### Available data:
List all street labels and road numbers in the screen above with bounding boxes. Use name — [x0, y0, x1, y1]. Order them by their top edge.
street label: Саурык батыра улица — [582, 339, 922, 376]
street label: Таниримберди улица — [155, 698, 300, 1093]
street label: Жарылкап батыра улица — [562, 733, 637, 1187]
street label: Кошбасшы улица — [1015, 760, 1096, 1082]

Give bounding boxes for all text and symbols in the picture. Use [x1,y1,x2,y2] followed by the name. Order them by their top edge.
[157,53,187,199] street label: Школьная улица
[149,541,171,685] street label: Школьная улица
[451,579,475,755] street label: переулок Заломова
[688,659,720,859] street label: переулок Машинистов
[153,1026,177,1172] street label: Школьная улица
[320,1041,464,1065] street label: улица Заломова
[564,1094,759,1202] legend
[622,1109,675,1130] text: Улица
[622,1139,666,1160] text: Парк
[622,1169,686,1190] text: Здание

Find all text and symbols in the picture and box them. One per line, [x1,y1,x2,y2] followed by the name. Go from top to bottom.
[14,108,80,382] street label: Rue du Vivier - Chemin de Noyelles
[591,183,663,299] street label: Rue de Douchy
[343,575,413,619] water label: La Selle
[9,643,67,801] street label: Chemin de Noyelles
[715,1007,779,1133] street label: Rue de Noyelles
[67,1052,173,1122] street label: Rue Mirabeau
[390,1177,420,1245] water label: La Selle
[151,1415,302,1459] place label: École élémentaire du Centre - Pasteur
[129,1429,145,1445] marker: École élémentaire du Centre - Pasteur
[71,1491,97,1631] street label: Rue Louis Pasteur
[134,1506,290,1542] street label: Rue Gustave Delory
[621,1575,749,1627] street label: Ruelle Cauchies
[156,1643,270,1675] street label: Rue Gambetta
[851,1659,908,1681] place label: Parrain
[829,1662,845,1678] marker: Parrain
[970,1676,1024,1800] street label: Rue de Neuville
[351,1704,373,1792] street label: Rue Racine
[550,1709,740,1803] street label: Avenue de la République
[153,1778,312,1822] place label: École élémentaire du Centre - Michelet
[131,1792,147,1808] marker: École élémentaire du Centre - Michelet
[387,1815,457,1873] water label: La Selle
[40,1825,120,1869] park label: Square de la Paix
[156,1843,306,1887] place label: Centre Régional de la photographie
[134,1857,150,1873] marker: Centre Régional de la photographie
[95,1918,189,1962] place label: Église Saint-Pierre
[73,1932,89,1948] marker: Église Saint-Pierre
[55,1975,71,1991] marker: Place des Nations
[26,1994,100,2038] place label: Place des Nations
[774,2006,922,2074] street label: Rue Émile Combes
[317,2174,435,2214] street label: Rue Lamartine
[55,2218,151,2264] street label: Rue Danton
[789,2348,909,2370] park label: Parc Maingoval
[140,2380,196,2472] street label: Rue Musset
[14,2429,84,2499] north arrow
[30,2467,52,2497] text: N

### What is being asked:
Once you have read the records above, please copy them out exactly.

### Output below:
List all street labels and road numbers in the screen above with bounding boxes. Use name — [x0, y0, x1, y1]. Order them by their top edge.
street label: Саурык батыра улица — [582, 339, 922, 376]
street label: Таниримберди улица — [155, 698, 300, 1093]
street label: Жарылкап батыра улица — [562, 733, 637, 1187]
street label: Кошбасшы улица — [1015, 760, 1096, 1082]

Give bounding boxes for all text and symbols in the picture. Use [x1,y1,x2,y2] followed by the name. Order them by their top edge.
[157,53,187,199] street label: Школьная улица
[149,541,171,685] street label: Школьная улица
[451,579,475,755] street label: переулок Заломова
[688,659,720,859] street label: переулок Машинистов
[153,1026,177,1172] street label: Школьная улица
[320,1041,464,1065] street label: улица Заломова
[564,1094,759,1202] legend
[622,1109,675,1130] text: Улица
[622,1139,666,1160] text: Парк
[622,1169,686,1190] text: Здание

Find all text and symbols in the picture and box them. One per line, [x1,y1,x2,y2] followed by the name. Go from top to bottom.
[14,108,80,382] street label: Rue du Vivier - Chemin de Noyelles
[591,183,663,299] street label: Rue de Douchy
[343,575,413,619] water label: La Selle
[9,643,67,801] street label: Chemin de Noyelles
[715,1007,779,1133] street label: Rue de Noyelles
[67,1052,173,1122] street label: Rue Mirabeau
[390,1177,420,1245] water label: La Selle
[151,1415,302,1459] place label: École élémentaire du Centre - Pasteur
[129,1429,145,1445] marker: École élémentaire du Centre - Pasteur
[71,1491,97,1631] street label: Rue Louis Pasteur
[134,1506,290,1542] street label: Rue Gustave Delory
[621,1575,749,1627] street label: Ruelle Cauchies
[156,1643,270,1675] street label: Rue Gambetta
[851,1659,908,1681] place label: Parrain
[829,1662,845,1678] marker: Parrain
[970,1676,1024,1800] street label: Rue de Neuville
[351,1704,373,1792] street label: Rue Racine
[550,1709,740,1803] street label: Avenue de la République
[153,1778,312,1822] place label: École élémentaire du Centre - Michelet
[131,1792,147,1808] marker: École élémentaire du Centre - Michelet
[387,1815,457,1873] water label: La Selle
[40,1825,120,1869] park label: Square de la Paix
[156,1843,306,1887] place label: Centre Régional de la photographie
[134,1857,150,1873] marker: Centre Régional de la photographie
[95,1918,189,1962] place label: Église Saint-Pierre
[73,1932,89,1948] marker: Église Saint-Pierre
[55,1975,71,1991] marker: Place des Nations
[26,1994,100,2038] place label: Place des Nations
[774,2006,922,2074] street label: Rue Émile Combes
[317,2174,435,2214] street label: Rue Lamartine
[55,2218,151,2264] street label: Rue Danton
[789,2348,909,2370] park label: Parc Maingoval
[140,2380,196,2472] street label: Rue Musset
[14,2429,84,2499] north arrow
[30,2467,52,2497] text: N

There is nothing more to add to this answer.